Damien: You’ve described writing as like
trying to capture on the page a form you can see in the corner of your eye. How
close do you get on the page to the original idea or ideas you were trying to
capture?
James: A little closer each time, perhaps –
which is all we can hope for.
Damien: Lew Griffin is perhaps your most
celebrated character to date. One that happens to be black. Many people would
see a white man trying to write from an African-American perspective as bold,
even controversial. Did you ever doubt that you could pull it off? And have you
ever received criticism for the attempt?
James: Interestingly, I’ve received far more
acceptance than criticism. My stock answer is that, were I to be allowed to
write only about a white, middle-aged man, I would myself be bored – far more,
the reader.

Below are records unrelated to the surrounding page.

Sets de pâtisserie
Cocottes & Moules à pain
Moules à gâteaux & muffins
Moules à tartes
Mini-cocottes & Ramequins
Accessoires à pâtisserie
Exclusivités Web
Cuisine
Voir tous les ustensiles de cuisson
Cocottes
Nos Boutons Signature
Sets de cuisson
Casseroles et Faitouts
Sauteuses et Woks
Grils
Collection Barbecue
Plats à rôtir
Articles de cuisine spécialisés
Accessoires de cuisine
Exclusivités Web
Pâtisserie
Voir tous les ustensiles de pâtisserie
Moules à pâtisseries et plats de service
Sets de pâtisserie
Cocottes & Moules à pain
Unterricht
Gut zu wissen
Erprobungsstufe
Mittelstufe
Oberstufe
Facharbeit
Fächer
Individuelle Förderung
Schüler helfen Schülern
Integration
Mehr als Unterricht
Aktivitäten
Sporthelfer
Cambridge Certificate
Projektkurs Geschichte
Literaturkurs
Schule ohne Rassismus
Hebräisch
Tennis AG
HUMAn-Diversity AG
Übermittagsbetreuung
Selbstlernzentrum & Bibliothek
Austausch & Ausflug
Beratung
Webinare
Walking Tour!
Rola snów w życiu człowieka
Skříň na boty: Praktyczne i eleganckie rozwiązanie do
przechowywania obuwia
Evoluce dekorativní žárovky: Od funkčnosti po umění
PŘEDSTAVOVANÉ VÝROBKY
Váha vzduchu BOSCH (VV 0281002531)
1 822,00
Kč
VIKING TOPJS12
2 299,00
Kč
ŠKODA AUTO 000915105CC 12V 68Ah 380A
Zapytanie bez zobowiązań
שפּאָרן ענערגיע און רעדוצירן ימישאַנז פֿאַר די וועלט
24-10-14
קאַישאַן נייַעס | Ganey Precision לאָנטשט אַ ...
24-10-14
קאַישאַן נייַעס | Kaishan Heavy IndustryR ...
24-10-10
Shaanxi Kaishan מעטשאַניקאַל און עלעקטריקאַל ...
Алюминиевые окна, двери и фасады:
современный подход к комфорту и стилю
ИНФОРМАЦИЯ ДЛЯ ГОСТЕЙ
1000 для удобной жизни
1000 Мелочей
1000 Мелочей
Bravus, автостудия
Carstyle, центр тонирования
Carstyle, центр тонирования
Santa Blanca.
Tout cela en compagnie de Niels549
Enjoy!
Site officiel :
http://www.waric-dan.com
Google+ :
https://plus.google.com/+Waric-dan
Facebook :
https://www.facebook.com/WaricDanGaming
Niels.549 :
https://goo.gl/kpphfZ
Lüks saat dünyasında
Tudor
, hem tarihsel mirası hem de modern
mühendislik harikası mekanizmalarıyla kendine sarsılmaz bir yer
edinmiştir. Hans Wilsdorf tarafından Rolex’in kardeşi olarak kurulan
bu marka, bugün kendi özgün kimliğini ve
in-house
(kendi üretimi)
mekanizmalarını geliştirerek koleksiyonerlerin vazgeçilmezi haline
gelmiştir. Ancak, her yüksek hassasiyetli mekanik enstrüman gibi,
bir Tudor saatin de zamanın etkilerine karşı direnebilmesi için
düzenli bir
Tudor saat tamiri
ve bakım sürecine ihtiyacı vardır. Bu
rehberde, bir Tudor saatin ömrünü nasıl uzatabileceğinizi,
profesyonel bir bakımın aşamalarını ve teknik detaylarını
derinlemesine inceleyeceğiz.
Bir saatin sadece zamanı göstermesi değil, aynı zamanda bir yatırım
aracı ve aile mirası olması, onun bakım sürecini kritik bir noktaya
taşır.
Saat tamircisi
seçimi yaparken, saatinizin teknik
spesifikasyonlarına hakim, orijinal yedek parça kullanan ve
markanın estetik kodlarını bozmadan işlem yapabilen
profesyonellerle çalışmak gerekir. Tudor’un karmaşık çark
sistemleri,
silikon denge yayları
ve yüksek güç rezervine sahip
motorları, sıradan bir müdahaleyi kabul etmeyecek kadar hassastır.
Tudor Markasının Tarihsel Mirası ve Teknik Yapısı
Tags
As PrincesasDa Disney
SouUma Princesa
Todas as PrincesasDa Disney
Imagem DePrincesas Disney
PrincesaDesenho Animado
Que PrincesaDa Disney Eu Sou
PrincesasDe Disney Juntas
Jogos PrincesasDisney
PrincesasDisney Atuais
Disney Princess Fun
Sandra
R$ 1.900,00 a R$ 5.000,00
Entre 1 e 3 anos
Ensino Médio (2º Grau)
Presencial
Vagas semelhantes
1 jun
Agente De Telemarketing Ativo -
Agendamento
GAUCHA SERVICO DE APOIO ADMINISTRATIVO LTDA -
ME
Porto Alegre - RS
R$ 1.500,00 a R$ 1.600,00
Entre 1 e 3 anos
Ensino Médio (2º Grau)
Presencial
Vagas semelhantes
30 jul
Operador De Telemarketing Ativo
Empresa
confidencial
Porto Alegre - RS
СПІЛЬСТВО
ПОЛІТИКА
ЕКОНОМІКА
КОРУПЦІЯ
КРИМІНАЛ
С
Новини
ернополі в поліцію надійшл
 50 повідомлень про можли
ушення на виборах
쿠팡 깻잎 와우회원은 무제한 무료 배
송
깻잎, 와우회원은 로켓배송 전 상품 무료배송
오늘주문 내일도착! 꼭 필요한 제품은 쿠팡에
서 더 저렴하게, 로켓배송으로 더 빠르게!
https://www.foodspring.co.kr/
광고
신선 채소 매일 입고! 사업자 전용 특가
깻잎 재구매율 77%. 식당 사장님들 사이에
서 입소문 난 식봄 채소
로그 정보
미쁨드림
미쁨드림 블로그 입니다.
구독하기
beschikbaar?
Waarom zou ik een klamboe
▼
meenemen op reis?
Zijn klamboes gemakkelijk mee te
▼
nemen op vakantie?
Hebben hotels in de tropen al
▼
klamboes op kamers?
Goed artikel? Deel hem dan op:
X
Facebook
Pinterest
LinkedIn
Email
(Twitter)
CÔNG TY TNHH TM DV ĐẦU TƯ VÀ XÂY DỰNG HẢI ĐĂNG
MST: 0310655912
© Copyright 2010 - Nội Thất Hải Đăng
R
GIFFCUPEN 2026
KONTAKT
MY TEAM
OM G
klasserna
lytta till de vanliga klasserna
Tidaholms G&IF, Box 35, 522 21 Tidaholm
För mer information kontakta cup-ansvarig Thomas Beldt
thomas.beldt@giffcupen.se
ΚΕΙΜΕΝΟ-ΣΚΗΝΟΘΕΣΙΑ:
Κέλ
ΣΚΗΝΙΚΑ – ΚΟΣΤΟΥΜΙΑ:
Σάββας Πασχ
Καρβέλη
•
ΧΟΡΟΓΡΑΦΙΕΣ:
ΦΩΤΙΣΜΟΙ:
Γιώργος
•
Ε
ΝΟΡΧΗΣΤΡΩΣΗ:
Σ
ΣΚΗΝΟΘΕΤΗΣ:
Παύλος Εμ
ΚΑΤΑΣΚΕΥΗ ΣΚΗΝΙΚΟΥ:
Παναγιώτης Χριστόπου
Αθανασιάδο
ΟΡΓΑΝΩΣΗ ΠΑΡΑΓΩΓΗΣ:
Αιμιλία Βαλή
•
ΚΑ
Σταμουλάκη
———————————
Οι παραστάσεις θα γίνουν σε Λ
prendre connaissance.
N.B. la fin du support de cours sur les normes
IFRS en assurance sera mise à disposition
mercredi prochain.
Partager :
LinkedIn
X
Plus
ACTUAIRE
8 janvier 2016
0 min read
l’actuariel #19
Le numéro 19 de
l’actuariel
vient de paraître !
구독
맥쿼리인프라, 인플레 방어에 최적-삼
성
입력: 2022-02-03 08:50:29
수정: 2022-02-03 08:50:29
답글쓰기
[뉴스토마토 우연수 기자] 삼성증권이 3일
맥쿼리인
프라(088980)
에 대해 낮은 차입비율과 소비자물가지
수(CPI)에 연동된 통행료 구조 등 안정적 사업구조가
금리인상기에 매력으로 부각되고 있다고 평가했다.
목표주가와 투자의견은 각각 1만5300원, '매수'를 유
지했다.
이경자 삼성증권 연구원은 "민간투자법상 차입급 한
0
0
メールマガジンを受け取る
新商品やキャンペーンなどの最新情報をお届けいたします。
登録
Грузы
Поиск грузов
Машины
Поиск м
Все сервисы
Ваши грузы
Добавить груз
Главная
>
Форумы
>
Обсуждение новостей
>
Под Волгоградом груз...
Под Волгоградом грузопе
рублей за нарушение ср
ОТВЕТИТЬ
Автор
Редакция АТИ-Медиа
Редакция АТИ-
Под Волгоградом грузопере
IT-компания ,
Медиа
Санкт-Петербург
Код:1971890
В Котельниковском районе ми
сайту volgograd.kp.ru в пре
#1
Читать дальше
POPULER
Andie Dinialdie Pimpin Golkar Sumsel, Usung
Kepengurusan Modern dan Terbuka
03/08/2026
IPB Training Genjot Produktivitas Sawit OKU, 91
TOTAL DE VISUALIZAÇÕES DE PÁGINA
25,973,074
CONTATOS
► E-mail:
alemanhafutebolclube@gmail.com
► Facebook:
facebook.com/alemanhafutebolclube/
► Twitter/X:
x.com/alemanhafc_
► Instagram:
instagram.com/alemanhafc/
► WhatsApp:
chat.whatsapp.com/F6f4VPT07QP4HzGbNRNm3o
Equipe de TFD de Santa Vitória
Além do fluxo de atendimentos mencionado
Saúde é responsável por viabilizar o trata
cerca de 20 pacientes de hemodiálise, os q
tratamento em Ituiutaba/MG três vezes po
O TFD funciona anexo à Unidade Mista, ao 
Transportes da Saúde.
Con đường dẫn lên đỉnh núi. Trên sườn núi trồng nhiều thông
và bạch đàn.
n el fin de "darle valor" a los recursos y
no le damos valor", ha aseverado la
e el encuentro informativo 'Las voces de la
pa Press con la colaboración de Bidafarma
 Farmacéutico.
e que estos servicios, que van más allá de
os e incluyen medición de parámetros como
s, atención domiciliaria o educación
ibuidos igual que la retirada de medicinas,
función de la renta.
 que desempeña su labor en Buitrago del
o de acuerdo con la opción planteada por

What we do as writers is try to cross that bridge, to climb out of
the cell of our minds and momentarily to look out upon another’s world.
Damien: You’ve been a writer for a long time
and published poetry, sci-fi stories, biographies, translations, books on
music…With such a broad publishing history, what advice would you offer to
writers just starting out today? What’s changed in the industry? Is spreading
your talents the way you did a good way of spreading the risk or of responding
to market demand? Or was your career more personal than that?
James: As with much of life, in retrospect
it may seem that I chose to write science fiction, that I then chose, after
careful consideration, to deflect to crime fiction, and so on. But that is
illusion. I followed my interests where they took me. Recognizing what I could
not do, I concentrated my efforts on doing, to best effect, what I could.
Never expecting that it would prove so long and marvellous a ride.